Saved data entries
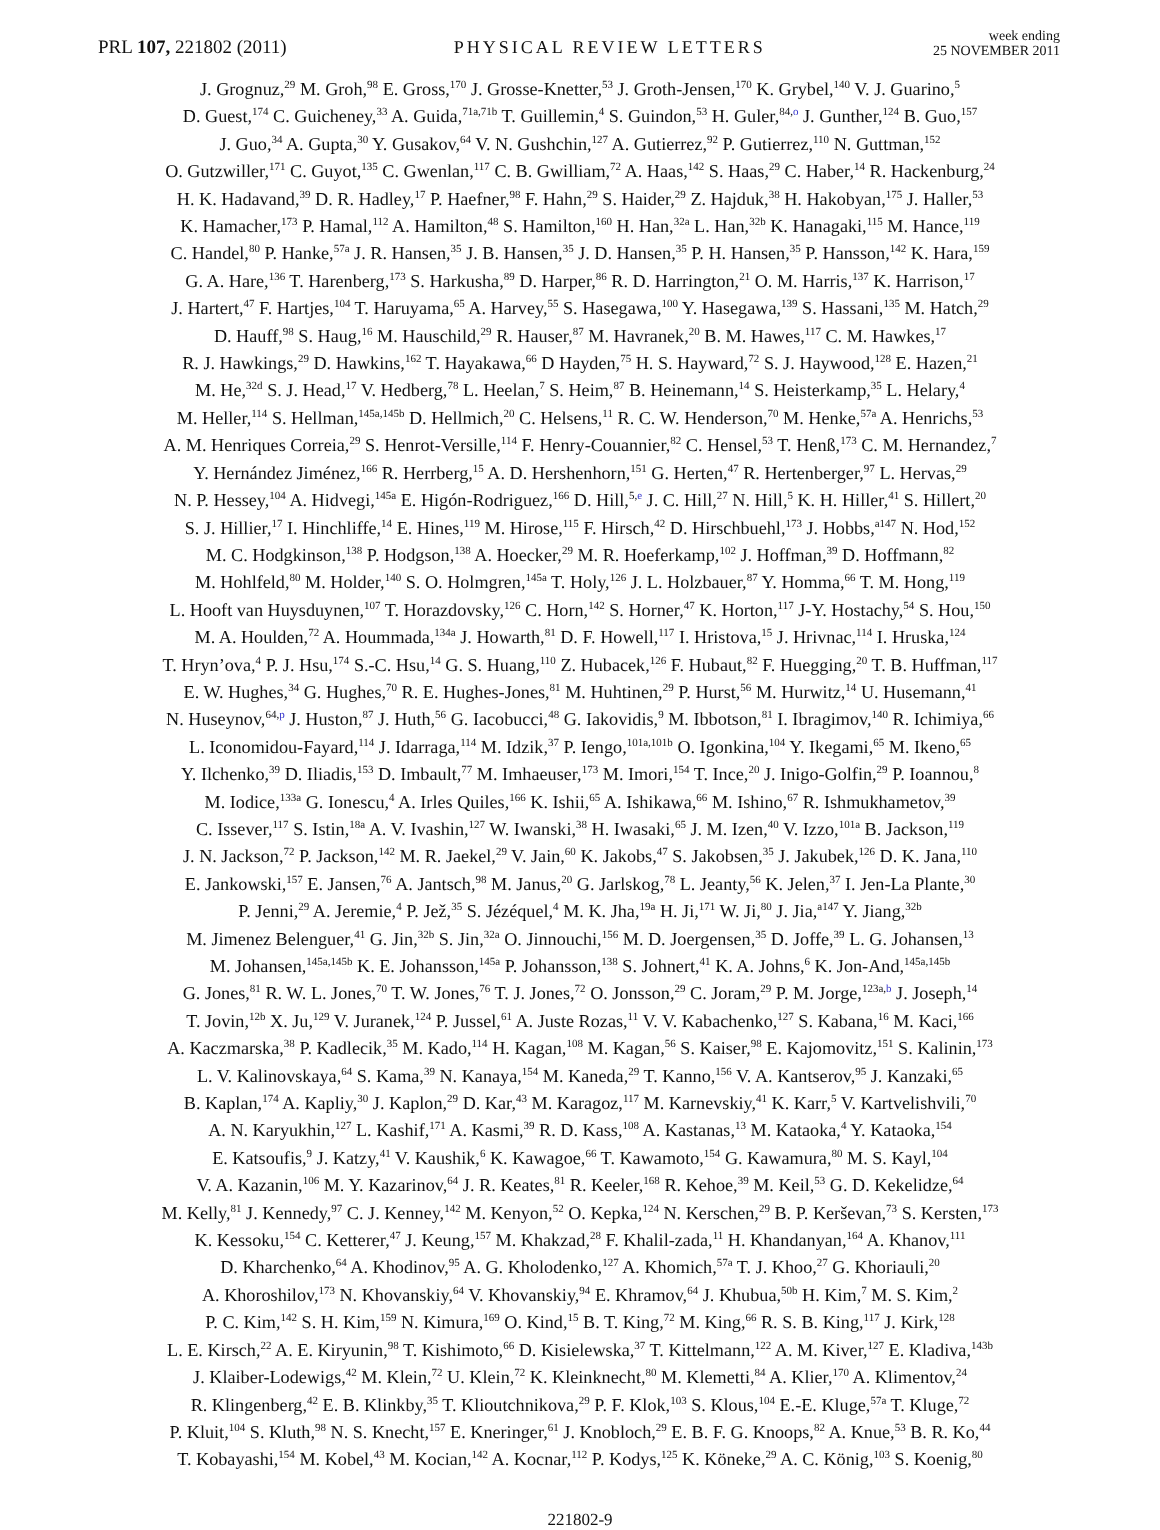PRL 107, 221802 (2011)
PHYSICAL REVIEW LETTERS
week ending
25 NOVEMBER 2011
J. Grognuz,<sup>29</sup> M. Groh,<sup>98</sup> E. Gross,<sup>170</sup> J. Grosse-Knetter,<sup>53</sup> J. Groth-Jensen,<sup>170</sup> K. Grybel,<sup>140</sup> V. J. Guarino,<sup>5</sup>
D. Guest,<sup>174</sup> C. Guicheney,<sup>33</sup> A. Guida,<sup>71a,71b</sup> T. Guillemin,<sup>4</sup> S. Guindon,<sup>53</sup> H. Guler,<sup>84,o</sup> J. Gunther,<sup>124</sup> B. Guo,<sup>157</sup>
J. Guo,<sup>34</sup> A. Gupta,<sup>30</sup> Y. Gusakov,<sup>64</sup> V. N. Gushchin,<sup>127</sup> A. Gutierrez,<sup>92</sup> P. Gutierrez,<sup>110</sup> N. Guttman,<sup>152</sup>
O. Gutzwiller,<sup>171</sup> C. Guyot,<sup>135</sup> C. Gwenlan,<sup>117</sup> C. B. Gwilliam,<sup>72</sup> A. Haas,<sup>142</sup> S. Haas,<sup>29</sup> C. Haber,<sup>14</sup> R. Hackenburg,<sup>24</sup>
H. K. Hadavand,<sup>39</sup> D. R. Hadley,<sup>17</sup> P. Haefner,<sup>98</sup> F. Hahn,<sup>29</sup> S. Haider,<sup>29</sup> Z. Hajduk,<sup>38</sup> H. Hakobyan,<sup>175</sup> J. Haller,<sup>53</sup>
K. Hamacher,<sup>173</sup> P. Hamal,<sup>112</sup> A. Hamilton,<sup>48</sup> S. Hamilton,<sup>160</sup> H. Han,<sup>32a</sup> L. Han,<sup>32b</sup> K. Hanagaki,<sup>115</sup> M. Hance,<sup>119</sup>
C. Handel,<sup>80</sup> P. Hanke,<sup>57a</sup> J. R. Hansen,<sup>35</sup> J. B. Hansen,<sup>35</sup> J. D. Hansen,<sup>35</sup> P. H. Hansen,<sup>35</sup> P. Hansson,<sup>142</sup> K. Hara,<sup>159</sup>
G. A. Hare,<sup>136</sup> T. Harenberg,<sup>173</sup> S. Harkusha,<sup>89</sup> D. Harper,<sup>86</sup> R. D. Harrington,<sup>21</sup> O. M. Harris,<sup>137</sup> K. Harrison,<sup>17</sup>
J. Hartert,<sup>47</sup> F. Hartjes,<sup>104</sup> T. Haruyama,<sup>65</sup> A. Harvey,<sup>55</sup> S. Hasegawa,<sup>100</sup> Y. Hasegawa,<sup>139</sup> S. Hassani,<sup>135</sup> M. Hatch,<sup>29</sup>
D. Hauff,<sup>98</sup> S. Haug,<sup>16</sup> M. Hauschild,<sup>29</sup> R. Hauser,<sup>87</sup> M. Havranek,<sup>20</sup> B. M. Hawes,<sup>117</sup> C. M. Hawkes,<sup>17</sup>
R. J. Hawkings,<sup>29</sup> D. Hawkins,<sup>162</sup> T. Hayakawa,<sup>66</sup> D Hayden,<sup>75</sup> H. S. Hayward,<sup>72</sup> S. J. Haywood,<sup>128</sup> E. Hazen,<sup>21</sup>
M. He,<sup>32d</sup> S. J. Head,<sup>17</sup> V. Hedberg,<sup>78</sup> L. Heelan,<sup>7</sup> S. Heim,<sup>87</sup> B. Heinemann,<sup>14</sup> S. Heisterkamp,<sup>35</sup> L. Helary,<sup>4</sup>
M. Heller,<sup>114</sup> S. Hellman,<sup>145a,145b</sup> D. Hellmich,<sup>20</sup> C. Helsens,<sup>11</sup> R. C. W. Henderson,<sup>70</sup> M. Henke,<sup>57a</sup> A. Henrichs,<sup>53</sup>
A. M. Henriques Correia,<sup>29</sup> S. Henrot-Versille,<sup>114</sup> F. Henry-Couannier,<sup>82</sup> C. Hensel,<sup>53</sup> T. Henß,<sup>173</sup> C. M. Hernandez,<sup>7</sup>
Y. Hernández Jiménez,<sup>166</sup> R. Herrberg,<sup>15</sup> A. D. Hershenhorn,<sup>151</sup> G. Herten,<sup>47</sup> R. Hertenberger,<sup>97</sup> L. Hervas,<sup>29</sup>
N. P. Hessey,<sup>104</sup> A. Hidvegi,<sup>145a</sup> E. Higón-Rodriguez,<sup>166</sup> D. Hill,<sup>5,e</sup> J. C. Hill,<sup>27</sup> N. Hill,<sup>5</sup> K. H. Hiller,<sup>41</sup> S. Hillert,<sup>20</sup>
S. J. Hillier,<sup>17</sup> I. Hinchliffe,<sup>14</sup> E. Hines,<sup>119</sup> M. Hirose,<sup>115</sup> F. Hirsch,<sup>42</sup> D. Hirschbuehl,<sup>173</sup> J. Hobbs,<sup>a147</sup> N. Hod,<sup>152</sup>
M. C. Hodgkinson,<sup>138</sup> P. Hodgson,<sup>138</sup> A. Hoecker,<sup>29</sup> M. R. Hoeferkamp,<sup>102</sup> J. Hoffman,<sup>39</sup> D. Hoffmann,<sup>82</sup>
M. Hohlfeld,<sup>80</sup> M. Holder,<sup>140</sup> S. O. Holmgren,<sup>145a</sup> T. Holy,<sup>126</sup> J. L. Holzbauer,<sup>87</sup> Y. Homma,<sup>66</sup> T. M. Hong,<sup>119</sup>
L. Hooft van Huysduynen,<sup>107</sup> T. Horazdovsky,<sup>126</sup> C. Horn,<sup>142</sup> S. Horner,<sup>47</sup> K. Horton,<sup>117</sup> J-Y. Hostachy,<sup>54</sup> S. Hou,<sup>150</sup>
M. A. Houlden,<sup>72</sup> A. Hoummada,<sup>134a</sup> J. Howarth,<sup>81</sup> D. F. Howell,<sup>117</sup> I. Hristova,<sup>15</sup> J. Hrivnac,<sup>114</sup> I. Hruska,<sup>124</sup>
T. Hryn’ova,<sup>4</sup> P. J. Hsu,<sup>174</sup> S.-C. Hsu,<sup>14</sup> G. S. Huang,<sup>110</sup> Z. Hubacek,<sup>126</sup> F. Hubaut,<sup>82</sup> F. Huegging,<sup>20</sup> T. B. Huffman,<sup>117</sup>
E. W. Hughes,<sup>34</sup> G. Hughes,<sup>70</sup> R. E. Hughes-Jones,<sup>81</sup> M. Huhtinen,<sup>29</sup> P. Hurst,<sup>56</sup> M. Hurwitz,<sup>14</sup> U. Husemann,<sup>41</sup>
N. Huseynov,<sup>64,p</sup> J. Huston,<sup>87</sup> J. Huth,<sup>56</sup> G. Iacobucci,<sup>48</sup> G. Iakovidis,<sup>9</sup> M. Ibbotson,<sup>81</sup> I. Ibragimov,<sup>140</sup> R. Ichimiya,<sup>66</sup>
L. Iconomidou-Fayard,<sup>114</sup> J. Idarraga,<sup>114</sup> M. Idzik,<sup>37</sup> P. Iengo,<sup>101a,101b</sup> O. Igonkina,<sup>104</sup> Y. Ikegami,<sup>65</sup> M. Ikeno,<sup>65</sup>
Y. Ilchenko,<sup>39</sup> D. Iliadis,<sup>153</sup> D. Imbault,<sup>77</sup> M. Imhaeuser,<sup>173</sup> M. Imori,<sup>154</sup> T. Ince,<sup>20</sup> J. Inigo-Golfin,<sup>29</sup> P. Ioannou,<sup>8</sup>
M. Iodice,<sup>133a</sup> G. Ionescu,<sup>4</sup> A. Irles Quiles,<sup>166</sup> K. Ishii,<sup>65</sup> A. Ishikawa,<sup>66</sup> M. Ishino,<sup>67</sup> R. Ishmukhametov,<sup>39</sup>
C. Issever,<sup>117</sup> S. Istin,<sup>18a</sup> A. V. Ivashin,<sup>127</sup> W. Iwanski,<sup>38</sup> H. Iwasaki,<sup>65</sup> J. M. Izen,<sup>40</sup> V. Izzo,<sup>101a</sup> B. Jackson,<sup>119</sup>
J. N. Jackson,<sup>72</sup> P. Jackson,<sup>142</sup> M. R. Jaekel,<sup>29</sup> V. Jain,<sup>60</sup> K. Jakobs,<sup>47</sup> S. Jakobsen,<sup>35</sup> J. Jakubek,<sup>126</sup> D. K. Jana,<sup>110</sup>
E. Jankowski,<sup>157</sup> E. Jansen,<sup>76</sup> A. Jantsch,<sup>98</sup> M. Janus,<sup>20</sup> G. Jarlskog,<sup>78</sup> L. Jeanty,<sup>56</sup> K. Jelen,<sup>37</sup> I. Jen-La Plante,<sup>30</sup>
P. Jenni,<sup>29</sup> A. Jeremie,<sup>4</sup> P. Jež,<sup>35</sup> S. Jézéquel,<sup>4</sup> M. K. Jha,<sup>19a</sup> H. Ji,<sup>171</sup> W. Ji,<sup>80</sup> J. Jia,<sup>a147</sup> Y. Jiang,<sup>32b</sup>
M. Jimenez Belenguer,<sup>41</sup> G. Jin,<sup>32b</sup> S. Jin,<sup>32a</sup> O. Jinnouchi,<sup>156</sup> M. D. Joergensen,<sup>35</sup> D. Joffe,<sup>39</sup> L. G. Johansen,<sup>13</sup>
M. Johansen,<sup>145a,145b</sup> K. E. Johansson,<sup>145a</sup> P. Johansson,<sup>138</sup> S. Johnert,<sup>41</sup> K. A. Johns,<sup>6</sup> K. Jon-And,<sup>145a,145b</sup>
G. Jones,<sup>81</sup> R. W. L. Jones,<sup>70</sup> T. W. Jones,<sup>76</sup> T. J. Jones,<sup>72</sup> O. Jonsson,<sup>29</sup> C. Joram,<sup>29</sup> P. M. Jorge,<sup>123a,b</sup> J. Joseph,<sup>14</sup>
T. Jovin,<sup>12b</sup> X. Ju,<sup>129</sup> V. Juranek,<sup>124</sup> P. Jussel,<sup>61</sup> A. Juste Rozas,<sup>11</sup> V. V. Kabachenko,<sup>127</sup> S. Kabana,<sup>16</sup> M. Kaci,<sup>166</sup>
A. Kaczmarska,<sup>38</sup> P. Kadlecik,<sup>35</sup> M. Kado,<sup>114</sup> H. Kagan,<sup>108</sup> M. Kagan,<sup>56</sup> S. Kaiser,<sup>98</sup> E. Kajomovitz,<sup>151</sup> S. Kalinin,<sup>173</sup>
L. V. Kalinovskaya,<sup>64</sup> S. Kama,<sup>39</sup> N. Kanaya,<sup>154</sup> M. Kaneda,<sup>29</sup> T. Kanno,<sup>156</sup> V. A. Kantserov,<sup>95</sup> J. Kanzaki,<sup>65</sup>
B. Kaplan,<sup>174</sup> A. Kapliy,<sup>30</sup> J. Kaplon,<sup>29</sup> D. Kar,<sup>43</sup> M. Karagoz,<sup>117</sup> M. Karnevskiy,<sup>41</sup> K. Karr,<sup>5</sup> V. Kartvelishvili,<sup>70</sup>
A. N. Karyukhin,<sup>127</sup> L. Kashif,<sup>171</sup> A. Kasmi,<sup>39</sup> R. D. Kass,<sup>108</sup> A. Kastanas,<sup>13</sup> M. Kataoka,<sup>4</sup> Y. Kataoka,<sup>154</sup>
E. Katsoufis,<sup>9</sup> J. Katzy,<sup>41</sup> V. Kaushik,<sup>6</sup> K. Kawagoe,<sup>66</sup> T. Kawamoto,<sup>154</sup> G. Kawamura,<sup>80</sup> M. S. Kayl,<sup>104</sup>
V. A. Kazanin,<sup>106</sup> M. Y. Kazarinov,<sup>64</sup> J. R. Keates,<sup>81</sup> R. Keeler,<sup>168</sup> R. Kehoe,<sup>39</sup> M. Keil,<sup>53</sup> G. D. Kekelidze,<sup>64</sup>
M. Kelly,<sup>81</sup> J. Kennedy,<sup>97</sup> C. J. Kenney,<sup>142</sup> M. Kenyon,<sup>52</sup> O. Kepka,<sup>124</sup> N. Kerschen,<sup>29</sup> B. P. Kerševan,<sup>73</sup> S. Kersten,<sup>173</sup>
K. Kessoku,<sup>154</sup> C. Ketterer,<sup>47</sup> J. Keung,<sup>157</sup> M. Khakzad,<sup>28</sup> F. Khalil-zada,<sup>11</sup> H. Khandanyan,<sup>164</sup> A. Khanov,<sup>111</sup>
D. Kharchenko,<sup>64</sup> A. Khodinov,<sup>95</sup> A. G. Kholodenko,<sup>127</sup> A. Khomich,<sup>57a</sup> T. J. Khoo,<sup>27</sup> G. Khoriauli,<sup>20</sup>
A. Khoroshilov,<sup>173</sup> N. Khovanskiy,<sup>64</sup> V. Khovanskiy,<sup>94</sup> E. Khramov,<sup>64</sup> J. Khubua,<sup>50b</sup> H. Kim,<sup>7</sup> M. S. Kim,<sup>2</sup>
P. C. Kim,<sup>142</sup> S. H. Kim,<sup>159</sup> N. Kimura,<sup>169</sup> O. Kind,<sup>15</sup> B. T. King,<sup>72</sup> M. King,<sup>66</sup> R. S. B. King,<sup>117</sup> J. Kirk,<sup>128</sup>
L. E. Kirsch,<sup>22</sup> A. E. Kiryunin,<sup>98</sup> T. Kishimoto,<sup>66</sup> D. Kisielewska,<sup>37</sup> T. Kittelmann,<sup>122</sup> A. M. Kiver,<sup>127</sup> E. Kladiva,<sup>143b</sup>
J. Klaiber-Lodewigs,<sup>42</sup> M. Klein,<sup>72</sup> U. Klein,<sup>72</sup> K. Kleinknecht,<sup>80</sup> M. Klemetti,<sup>84</sup> A. Klier,<sup>170</sup> A. Klimentov,<sup>24</sup>
R. Klingenberg,<sup>42</sup> E. B. Klinkby,<sup>35</sup> T. Klioutchnikova,<sup>29</sup> P. F. Klok,<sup>103</sup> S. Klous,<sup>104</sup> E.-E. Kluge,<sup>57a</sup> T. Kluge,<sup>72</sup>
P. Kluit,<sup>104</sup> S. Kluth,<sup>98</sup> N. S. Knecht,<sup>157</sup> E. Kneringer,<sup>61</sup> J. Knobloch,<sup>29</sup> E. B. F. G. Knoops,<sup>82</sup> A. Knue,<sup>53</sup> B. R. Ko,<sup>44</sup>
T. Kobayashi,<sup>154</sup> M. Kobel,<sup>43</sup> M. Kocian,<sup>142</sup> A. Kocnar,<sup>112</sup> P. Kodys,<sup>125</sup> K. Köneke,<sup>29</sup> A. C. König,<sup>103</sup> S. Koenig,<sup>80</sup>
221802-9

Description of the task:
One stretch of the lines above is wanted, from the line that contains "C. Issever,<sup>117</sup> S." through the line that contains "P. Jenni,<sup>29</sup> A.". Output it exactly.

Response area:
C. Issever,<sup>117</sup> S. Istin,<sup>18a</sup> A. V. Ivashin,<sup>127</sup> W. Iwanski,<sup>38</sup> H. Iwasaki,<sup>65</sup> J. M. Izen,<sup>40</sup> V. Izzo,<sup>101a</sup> B. Jackson,<sup>119</sup>
J. N. Jackson,<sup>72</sup> P. Jackson,<sup>142</sup> M. R. Jaekel,<sup>29</sup> V. Jain,<sup>60</sup> K. Jakobs,<sup>47</sup> S. Jakobsen,<sup>35</sup> J. Jakubek,<sup>126</sup> D. K. Jana,<sup>110</sup>
E. Jankowski,<sup>157</sup> E. Jansen,<sup>76</sup> A. Jantsch,<sup>98</sup> M. Janus,<sup>20</sup> G. Jarlskog,<sup>78</sup> L. Jeanty,<sup>56</sup> K. Jelen,<sup>37</sup> I. Jen-La Plante,<sup>30</sup>
P. Jenni,<sup>29</sup> A. Jeremie,<sup>4</sup> P. Jež,<sup>35</sup> S. Jézéquel,<sup>4</sup> M. K. Jha,<sup>19a</sup> H. Ji,<sup>171</sup> W. Ji,<sup>80</sup> J. Jia,<sup>a147</sup> Y. Jiang,<sup>32b</sup>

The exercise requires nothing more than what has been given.